# YOUR TASK
Your reply should contain only the line with "ring dip: (574, 420)" and the lines after it through the end of the data, each written out exactly.

BEGIN DATA

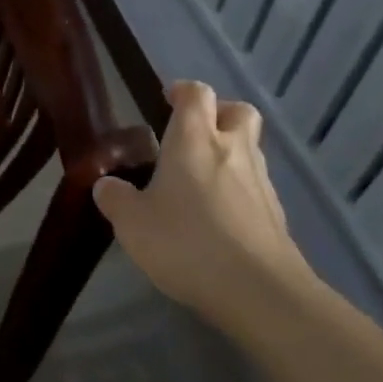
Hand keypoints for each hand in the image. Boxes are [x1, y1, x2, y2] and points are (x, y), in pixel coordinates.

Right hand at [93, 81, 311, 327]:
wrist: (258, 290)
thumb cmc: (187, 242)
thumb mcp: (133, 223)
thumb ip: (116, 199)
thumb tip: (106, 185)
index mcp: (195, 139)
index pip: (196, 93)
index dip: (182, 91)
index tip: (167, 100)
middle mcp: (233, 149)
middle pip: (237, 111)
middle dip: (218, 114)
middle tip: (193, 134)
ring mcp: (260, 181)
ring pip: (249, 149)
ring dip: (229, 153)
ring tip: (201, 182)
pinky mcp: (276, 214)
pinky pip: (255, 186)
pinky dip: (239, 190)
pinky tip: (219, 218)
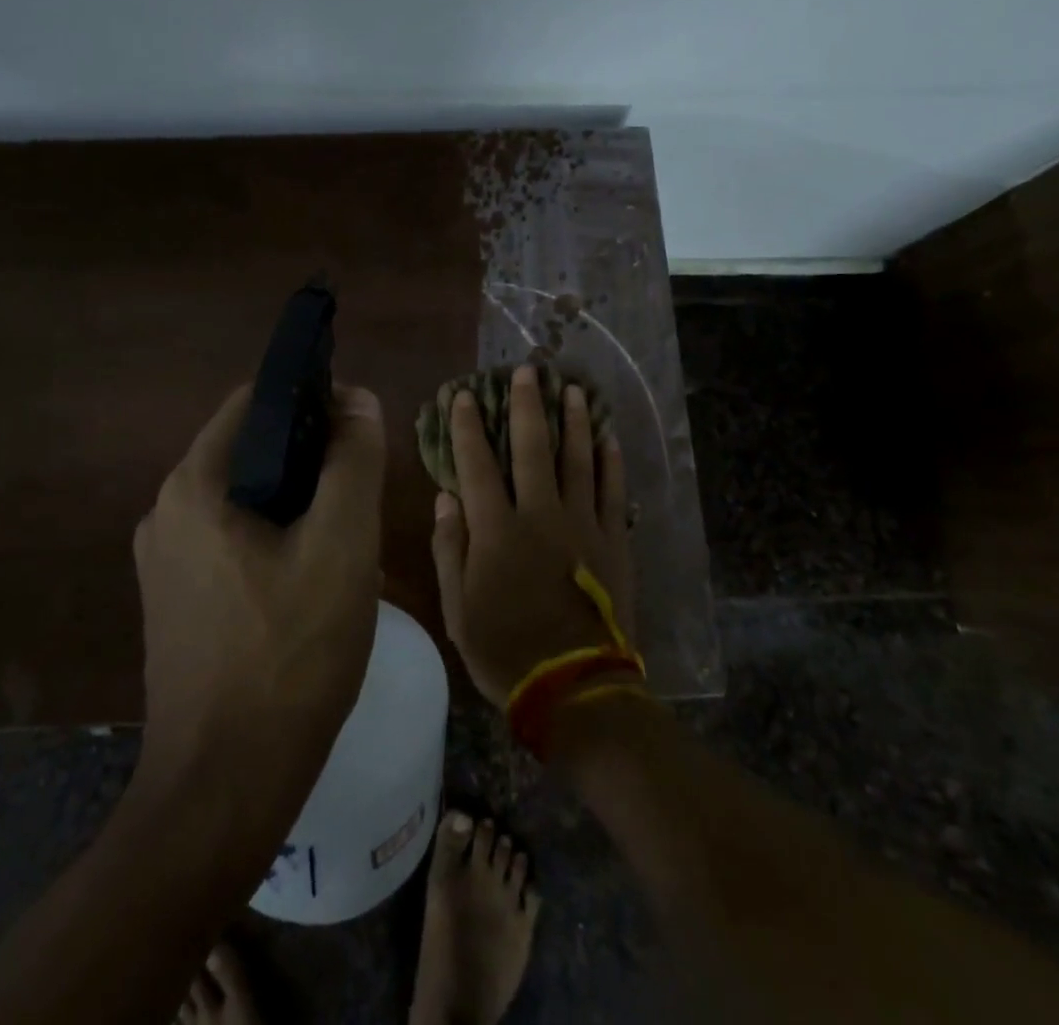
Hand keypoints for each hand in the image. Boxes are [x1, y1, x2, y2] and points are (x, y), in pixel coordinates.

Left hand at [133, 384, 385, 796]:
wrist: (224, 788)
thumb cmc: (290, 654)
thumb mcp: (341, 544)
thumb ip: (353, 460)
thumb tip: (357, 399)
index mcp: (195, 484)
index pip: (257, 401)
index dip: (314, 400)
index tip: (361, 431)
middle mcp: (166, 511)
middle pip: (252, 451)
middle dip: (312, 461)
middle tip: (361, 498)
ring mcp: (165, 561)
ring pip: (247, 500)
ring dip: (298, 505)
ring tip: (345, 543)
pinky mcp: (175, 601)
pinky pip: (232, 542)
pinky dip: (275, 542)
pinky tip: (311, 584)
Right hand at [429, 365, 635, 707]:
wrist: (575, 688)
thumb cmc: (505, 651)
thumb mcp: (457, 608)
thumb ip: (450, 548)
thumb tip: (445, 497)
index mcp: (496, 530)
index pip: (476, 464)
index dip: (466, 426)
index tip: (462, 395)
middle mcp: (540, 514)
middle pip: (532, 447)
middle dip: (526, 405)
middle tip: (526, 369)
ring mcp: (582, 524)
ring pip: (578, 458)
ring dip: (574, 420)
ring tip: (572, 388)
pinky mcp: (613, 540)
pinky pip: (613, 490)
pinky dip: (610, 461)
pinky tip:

END DATA

# RESULT OF THIS TASK
ring dip: (574, 420)
ring tip: (572, 388)
pinky mcp: (613, 540)
pinky pip: (613, 490)
pinky dip: (610, 461)
pinky tip:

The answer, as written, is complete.